Conceptually, Unicorn Store is a colorful snapshot of the Millennial condition: Kit (Brie Larson) is a twenty-something-year-old art school flunkee who's stuck in the transitional period between watching infomercials in her parents' basement and discovering her capital-P Purpose in life.
But just when she's loosening her grip on her childhood dreams, she receives a mysterious, glitter-covered invitation to The Store, where The Salesman (Samuel L. Jackson) offers to make her fantasy come true: owning a unicorn.
In reality, the film functions more like an overlong character study than a feature. As Brie Larson's directorial debut, Unicorn Store is a Lisa Frank fever dream that celebrates the magical thinking of every girl's childhood—as long as that girl is white, upper middle class, has two attentive parents, is educated, and is inordinately fixated on rainbows and unicorns. But the film asks you to assume these characteristics are universal to girlhood. The overabundance of Kit's rainbow-colored clothing, Care Bears, as well as her references to being "all grown up now" creates a heavy-handed caricature of youth, which is perhaps designed to poke fun at its own naivety while also praising it. But it's still overkill that throws the film off balance.

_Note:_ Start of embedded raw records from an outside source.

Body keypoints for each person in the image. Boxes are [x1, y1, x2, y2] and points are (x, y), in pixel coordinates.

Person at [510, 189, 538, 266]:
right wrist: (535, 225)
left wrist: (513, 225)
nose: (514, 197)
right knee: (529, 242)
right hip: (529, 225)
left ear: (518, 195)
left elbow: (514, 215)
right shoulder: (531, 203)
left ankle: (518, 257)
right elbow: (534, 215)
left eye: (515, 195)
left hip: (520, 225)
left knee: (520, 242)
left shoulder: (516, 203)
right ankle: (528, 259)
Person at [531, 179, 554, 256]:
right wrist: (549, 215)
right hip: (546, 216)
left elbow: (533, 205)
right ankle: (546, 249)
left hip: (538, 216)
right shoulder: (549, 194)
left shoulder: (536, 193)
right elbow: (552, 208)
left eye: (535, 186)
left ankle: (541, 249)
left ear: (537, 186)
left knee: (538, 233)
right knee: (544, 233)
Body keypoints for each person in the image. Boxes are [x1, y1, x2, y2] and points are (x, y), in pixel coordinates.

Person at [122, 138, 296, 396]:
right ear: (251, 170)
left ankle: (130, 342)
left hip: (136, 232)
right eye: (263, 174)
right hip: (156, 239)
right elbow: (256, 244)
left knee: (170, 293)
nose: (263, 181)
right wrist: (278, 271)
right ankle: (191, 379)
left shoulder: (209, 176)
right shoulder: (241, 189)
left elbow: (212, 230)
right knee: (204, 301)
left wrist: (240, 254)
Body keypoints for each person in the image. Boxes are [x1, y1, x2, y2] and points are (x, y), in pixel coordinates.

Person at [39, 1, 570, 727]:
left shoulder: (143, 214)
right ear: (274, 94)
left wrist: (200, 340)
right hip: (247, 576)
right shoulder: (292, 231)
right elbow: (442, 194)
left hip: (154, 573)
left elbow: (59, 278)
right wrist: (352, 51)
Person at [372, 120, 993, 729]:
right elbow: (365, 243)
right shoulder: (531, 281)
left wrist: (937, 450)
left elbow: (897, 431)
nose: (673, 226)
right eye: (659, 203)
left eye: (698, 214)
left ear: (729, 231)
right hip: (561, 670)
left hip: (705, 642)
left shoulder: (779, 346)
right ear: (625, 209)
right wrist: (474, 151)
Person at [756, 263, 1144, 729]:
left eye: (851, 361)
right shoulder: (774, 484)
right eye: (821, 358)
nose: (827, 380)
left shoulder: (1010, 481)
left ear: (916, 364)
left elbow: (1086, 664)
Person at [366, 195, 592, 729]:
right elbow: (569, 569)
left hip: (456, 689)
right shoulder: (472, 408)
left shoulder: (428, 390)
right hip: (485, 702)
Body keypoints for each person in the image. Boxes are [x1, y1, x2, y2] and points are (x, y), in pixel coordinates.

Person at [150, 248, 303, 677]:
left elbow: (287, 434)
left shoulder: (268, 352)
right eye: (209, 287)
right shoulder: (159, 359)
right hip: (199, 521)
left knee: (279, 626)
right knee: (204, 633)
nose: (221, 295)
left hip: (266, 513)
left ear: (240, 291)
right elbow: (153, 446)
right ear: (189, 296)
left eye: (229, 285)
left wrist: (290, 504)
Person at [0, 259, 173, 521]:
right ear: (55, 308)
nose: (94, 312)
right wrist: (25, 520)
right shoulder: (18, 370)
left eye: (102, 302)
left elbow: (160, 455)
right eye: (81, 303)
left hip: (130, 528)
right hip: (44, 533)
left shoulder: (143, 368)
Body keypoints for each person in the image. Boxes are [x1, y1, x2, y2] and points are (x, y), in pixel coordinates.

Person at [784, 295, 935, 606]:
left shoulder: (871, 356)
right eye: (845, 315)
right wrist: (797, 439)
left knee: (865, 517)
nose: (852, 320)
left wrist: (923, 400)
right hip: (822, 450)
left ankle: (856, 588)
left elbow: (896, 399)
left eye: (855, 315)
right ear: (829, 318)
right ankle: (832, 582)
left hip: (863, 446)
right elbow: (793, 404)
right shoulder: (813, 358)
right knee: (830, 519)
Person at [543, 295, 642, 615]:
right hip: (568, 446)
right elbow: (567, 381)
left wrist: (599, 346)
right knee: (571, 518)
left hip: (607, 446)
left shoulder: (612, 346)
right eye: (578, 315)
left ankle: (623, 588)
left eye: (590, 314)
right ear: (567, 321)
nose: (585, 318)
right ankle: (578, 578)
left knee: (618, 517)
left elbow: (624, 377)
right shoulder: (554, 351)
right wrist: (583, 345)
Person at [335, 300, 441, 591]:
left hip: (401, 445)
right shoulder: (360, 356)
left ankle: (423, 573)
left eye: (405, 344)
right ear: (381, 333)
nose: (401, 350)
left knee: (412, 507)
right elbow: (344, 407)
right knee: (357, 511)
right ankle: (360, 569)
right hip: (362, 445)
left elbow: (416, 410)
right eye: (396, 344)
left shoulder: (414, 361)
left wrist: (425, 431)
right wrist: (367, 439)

The film is also the first feature screenplay by theater actor Samantha McIntyre, which is reflected in the film's weaknesses. While a number of screenwriters have found success in theater and vice versa (particularly in the last five years), theater is driven by character and not plot. Kit's strong voice is disproportionately relied on as the driving force of the film. What happens around her feels irrelevant, as each scene is more focused on showcasing her witty and irreverent sense of humor than the narrative arc.
For instance, in one moment with her parents (Joan Cusack and Bradley Whitford), who counsel troubled youth as painfully earnest life coaches, Kit's asked to contribute to their "truth circle." Instead of elaborating on the breadcrumbs of inner conflict hinted at throughout the movie (Kit believes no one can ever love her, says she has "famous temper tantrums," and "no wonder why [she] doesn't have a boyfriend'), Kit delivers a superficial monologue about never having a pet as a child. The reason she's fighting to get her life together is so she can experience the unconditional love that only a unicorn can give her.
As for the unicorn, its symbolism is ambitiously overblown, as it's built up to represent Kit's self-actualization, strong emotional connection, and letting go of childhood. As a director, Larson emphasizes the contrast between the whimsical freedom of childhood and the drab routine of adulthood with emphatic use of rainbow patterns that, as one stern businesswoman tells Kit, "reads a bit childish."
Ultimately, the film's point about being unafraid to grow up and staying true to oneself is trite. Despite Larson's energetic performance, the main character is naive. The characters are so devoid of genuine confrontation that they lack real dimension. One of Kit's concerns is that her boss has impure intentions when he offers to mentor her. She asks her friend, Virgil, "am I pretty enough to be sexually harassed?" It could be a pithy line as entry into a deeper conflict, but it lies there in dead air, as they move on to talk about chips.
While the cast is full of charismatic presences, from Cusack and Whitford's intense performances as concerned parents to Samuel L. Jackson's fervent energy while wearing a glitter-covered suit, Unicorn Store is an outdated ode to girlhood that doesn't trust its audience to understand nuance.